Obama's negotiator, Treasury deputy Steven Rattner, called the vulture funds' demand "extortion"– a characterisation of Singer repeated last week by Argentina President Cristina Fernández de Kirchner.
But while Fernández declared "I cannot as president submit the country to such extortion," Obama submitted within days. Ultimately, the US Treasury quietly paid the Singer consortium a cool $12.9bn in cash and subsidies from the US Treasury's auto bailout fund.
Singer responded to Obama's largesse by quickly shutting down 25 of Delphi's 29 US auto parts plants, shifting 25,000 jobs to Asia. Singer's Elliott Management pocketed $1.29bn of which Singer personally garnered the lion's share.
In the case of Argentina, Obama certainly has reason to act. The US State Department warned the judge that adopting Singer's legal theories would imperil sovereign bailout agreements worldwide. Indeed, it is reported that, in 2012, Singer joined fellow billionaire vulture investor Kenneth Dart in shaking down the Greek government for a huge payout during the euro crisis by threatening to create a mass default of banks across Europe.
The financial press has turned on Singer. Commentators in the Wall Street Journal and FT are enraged at the financier's quixotic re-interpretation of sovereign lending terms in the way that the Taliban interprets a peace agreement. No peace, no agreement.
Singer has certainly earned his vulture feathers. His attack on Congo-Brazzaville in effect snatched the value of the debt relief paid for by US and British taxpayers and, says Oxfam, undermined the nation's ability to fight a cholera epidemic. (Singer's spokesman responded that corruption in the Congo-Brazzaville government, not his lawsuits, have impoverished that nation.)
As if to burnish his tough-guy credentials, Singer has mounted legal attacks on JP Morgan Chase, Citibank, BNY Mellon, and UBS, demanding they pay him the money that Argentina had paid them over the last decade. Furthermore, Singer's lawyers persuaded the judge to stop BNY Mellon, Argentina's agent, from making $500m in payments to Argentinian bondholders.
Surely the president would intervene. He didn't. He hasn't. Why?
I'm not a psychologist. But this we know: since taking on Argentina, Singer has unlocked his billion-dollar bank account, becoming the biggest donor to New York Republican causes. He is a founder of Restore Our Future, a billionaire boys club, channelling the funds of Bill Koch and other Richie Rich-kid Republicans into a fearsome war-chest dedicated to vicious political attack ads.

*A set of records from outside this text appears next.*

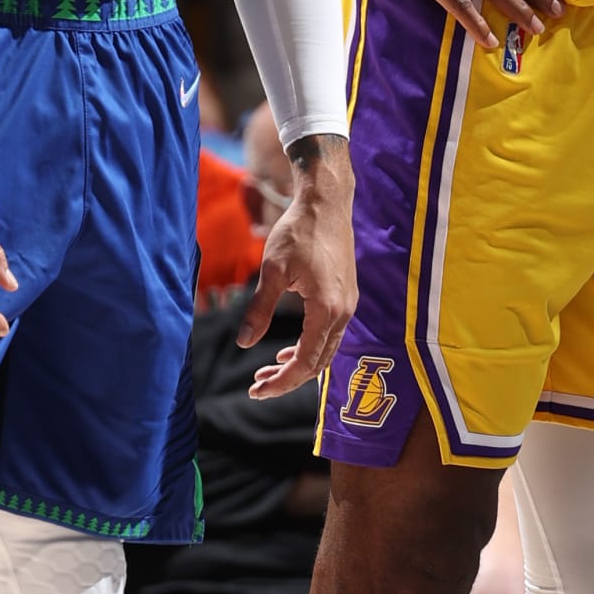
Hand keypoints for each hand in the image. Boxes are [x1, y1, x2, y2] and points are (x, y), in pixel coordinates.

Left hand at [238, 142, 354, 397]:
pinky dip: (309, 348)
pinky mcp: (346, 298)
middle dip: (287, 379)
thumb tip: (244, 342)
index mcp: (326, 309)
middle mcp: (343, 312)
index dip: (281, 382)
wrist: (327, 204)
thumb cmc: (298, 231)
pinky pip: (330, 335)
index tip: (257, 389)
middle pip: (318, 363)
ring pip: (325, 351)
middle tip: (256, 386)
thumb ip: (259, 308)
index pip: (305, 361)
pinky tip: (287, 351)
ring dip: (297, 365)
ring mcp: (348, 305)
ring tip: (267, 372)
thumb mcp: (272, 270)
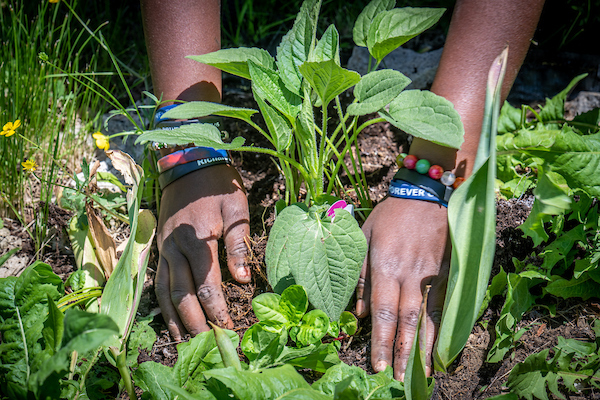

And Singer recently gave $1m to Karl Rove's Crossroads operation, another political attack machine.
In other words, there's a price for crossing Singer. And, unlike the president of Argentina, Obama appears unwilling to pay it.
• Greg Palast is author of Vultures' Picnic and has produced a series of investigative reports on vulture funds for the Guardian, the Nation and BBC Newsnight.